SELECTED PASSAGE:
But The Enid proved to have a life of its own. Back in 1979 Pye had
recorded The Enid playing live at the Hammersmith Odeon, intending to
release the recording, along with a compilation of tracks from previous
albums, as "Rhapsody in Rock". It was never released, but Tommy Vance
had acquired the live material and in 1982 he played Fand, a
twenty-minute piece originally recorded on Aerie Faerie Nonsense, on
Radio One's Friday Rock Show. Vance was a fan. He said, on air, "Robert
John Godfrey is to my mind one of the greatest composers this country
has ever had..."

A NEW CHAPTER

Suddenly Godfrey and Stewart were inundated with requests for more.
The following was still out there, and growing. Godfrey and Stewart closed
their studio and recorded what was to be their most successful album to
date, Something Wicked This Way Comes. A 156-date British tour in 1983
confirmed it - The Enid, now essentially a duo, were back.

PROVIDED MATERIAL:
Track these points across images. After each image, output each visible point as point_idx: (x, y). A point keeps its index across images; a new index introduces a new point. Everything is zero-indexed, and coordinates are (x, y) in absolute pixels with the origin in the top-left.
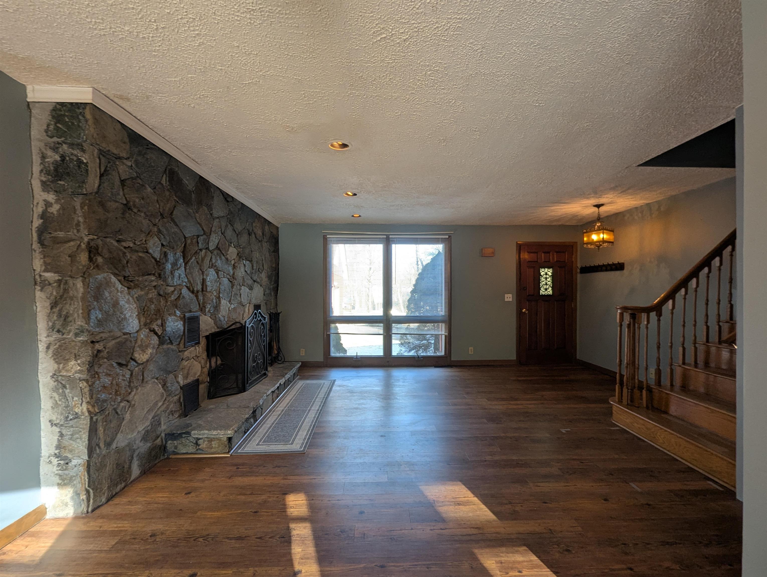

STUDY QUESTIONS:
(A) According to the passage on The Enid, how many dates did the 1983 British tour include?
(B) Retype the passage on The Enid, everything from "A NEW CHAPTER" down to "duo, were back.".
The data plays no part in what is asked here.

EXPECTED RESPONSES:
(A) 156 dates.

(B)
A NEW CHAPTER

Suddenly Godfrey and Stewart were inundated with requests for more.
The following was still out there, and growing. Godfrey and Stewart closed
their studio and recorded what was to be their most successful album to
date, Something Wicked This Way Comes. A 156-date British tour in 1983
confirmed it - The Enid, now essentially a duo, were back.